My Winnipeg
Prolifique, débridée et explosive, My Winnipeg attaque sans prévenir et pousse son offensive sans ménagement. My Winnipeg nous dit tout parce que My Winnipeg n’est pas dans une stratégie de discours. L’exposition n’impose rien, elle appose simplement aux murs toutes ces créations qui participent d’une cartographie artistique d’un territoire ; les traumatismes de son histoire, les errements de ses choix économiques, les soulèvements populaires, les cohabitations culturelles, les stigmates de son isolement géographique sur une population oscillant entre espoir de fuite et désir de rester. Au long d’un commissariat inspiré (dans les trois cas) qui, loin de simplement façonner une vitrine flamboyante de la scène artistique winnipégoise, joue, en trois temps, avec les contradictions, avec les ambiguïtés d’une création qui, au final, en dit autant sur la ville que sur notre rapport à la cité, sur l’ambivalence constante de l’appartenance à un territoire.
« C’est littéralement une histoire vraie, mais en beaucoup mieux. »

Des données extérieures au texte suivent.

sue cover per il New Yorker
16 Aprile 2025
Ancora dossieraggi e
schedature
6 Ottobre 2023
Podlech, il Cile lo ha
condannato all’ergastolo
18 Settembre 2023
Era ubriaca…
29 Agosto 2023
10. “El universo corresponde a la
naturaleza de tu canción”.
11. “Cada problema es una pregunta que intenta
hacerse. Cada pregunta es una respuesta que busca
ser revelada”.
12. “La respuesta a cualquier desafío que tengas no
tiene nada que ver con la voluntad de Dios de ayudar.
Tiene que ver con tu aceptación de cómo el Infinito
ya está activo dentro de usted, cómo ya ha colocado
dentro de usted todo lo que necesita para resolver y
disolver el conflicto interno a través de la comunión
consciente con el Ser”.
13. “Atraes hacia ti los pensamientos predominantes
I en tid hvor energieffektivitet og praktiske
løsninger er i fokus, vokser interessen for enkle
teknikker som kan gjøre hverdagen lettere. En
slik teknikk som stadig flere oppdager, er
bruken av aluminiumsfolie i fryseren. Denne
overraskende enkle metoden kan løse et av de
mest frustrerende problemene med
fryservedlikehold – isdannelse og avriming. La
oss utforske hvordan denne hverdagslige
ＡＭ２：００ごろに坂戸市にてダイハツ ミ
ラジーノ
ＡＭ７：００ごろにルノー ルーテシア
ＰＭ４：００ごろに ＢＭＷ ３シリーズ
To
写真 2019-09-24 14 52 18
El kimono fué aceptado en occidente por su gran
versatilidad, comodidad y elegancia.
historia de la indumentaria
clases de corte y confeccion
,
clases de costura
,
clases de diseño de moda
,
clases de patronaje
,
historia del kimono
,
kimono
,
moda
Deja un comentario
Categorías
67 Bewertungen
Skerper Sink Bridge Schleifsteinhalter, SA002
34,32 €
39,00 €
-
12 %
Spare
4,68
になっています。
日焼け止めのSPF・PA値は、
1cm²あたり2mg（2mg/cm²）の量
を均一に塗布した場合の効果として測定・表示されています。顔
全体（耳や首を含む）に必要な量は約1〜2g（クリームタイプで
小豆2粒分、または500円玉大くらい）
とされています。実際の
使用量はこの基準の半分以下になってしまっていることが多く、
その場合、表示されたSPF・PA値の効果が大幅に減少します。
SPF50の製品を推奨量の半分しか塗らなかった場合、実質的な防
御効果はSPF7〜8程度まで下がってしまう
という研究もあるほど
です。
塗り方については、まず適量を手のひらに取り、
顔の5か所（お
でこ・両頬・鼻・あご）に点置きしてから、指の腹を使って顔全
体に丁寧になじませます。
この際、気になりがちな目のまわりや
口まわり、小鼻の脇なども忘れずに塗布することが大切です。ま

Car après avoir passé le premier corridor et l’ensemble de photographies de la ville réalisées par Noam Gonick, le tour d’horizon de ces vues préparatoires à un tournage se mue en une introduction à un imaginaire à venir et à son premier choc ; une représentation mythologique de Winnipeg, qui laisse entrevoir les symboles d’une ville habitée par les conjonctions de son histoire (politique, pouvoir religieux et populaire). Winnipeg, ou l’histoire d’une ville et de sa froide banalité habitée par des yeux. Habitée d’autant de regards qu’elle compte d’âmes. Habitée finalement de toutes ses histoires, imposant dans chacune de ses représentations, réalistes ou non, ce voile de magie qui se dépose insidieusement sur l’image. Et la magie n’est pas toujours féerique, à l’image de l’inquiétante installation de Kent Monkman,
Mais surtout d’une histoire qui continue de s’écrire tant le foisonnement passionnant de la première partie de l’exposition, magistrale, souligne cette réalité multiple au service d’un seul objectif ; offrir une entrée sur une communauté d’artistes qui, à l’image du monde, est pleine de singularités. Et certaines de l’ordre de la pépite comme seule la maison rouge parvient à découvrir ; outre le génial My Winnipeg de Guy Maddin, l’excellente vidéo d’Andrew Wall, The Long Wooden Tobogganist, imprime sa vision décalée sur un territoire sauvage que les hommes sont bien forcés d’habiter, ou encore la dignité farouche des gardes forestières Shawna Dempsey & Lorri Millan. La naïveté, l’humour et la mystique travaillent de concert ces œuvres plurielles bien plus fortes que n’importe quelle leçon dogmatique. A l’opposé d’une histoire factuelle, les légendes, interprétations et mythologies personnelles de ces artistes offrent au final un objet d’une réalité si fantasmatique, si diverse, qu’elle dépasse l’histoire vraie et dessine les contours vaporeux de ce que pourrait être le véritable portrait d’une ville. Un état d’esprit qui sonne comme une analogie avec cette formule du même Maddin qui, à propos de son précédent film, Des trous dans la tête, déclarait : « C’est littéralement une histoire vraie, mais en beaucoup mieux. » Ainsi, bien plus que de rendre compte de la ville, l’art rend des comptes face à cette ville, face à ce terreau précieux d’un imaginaire forcé de se nourrir de lui-même, générateur de démons fantastiques, malins et fantasques. « Mon Winnipeg » devient alors « notre Winnipeg », découvrant ce formidable maléfice de l’art à l’œuvre, organiser le passage du propre vers le commun.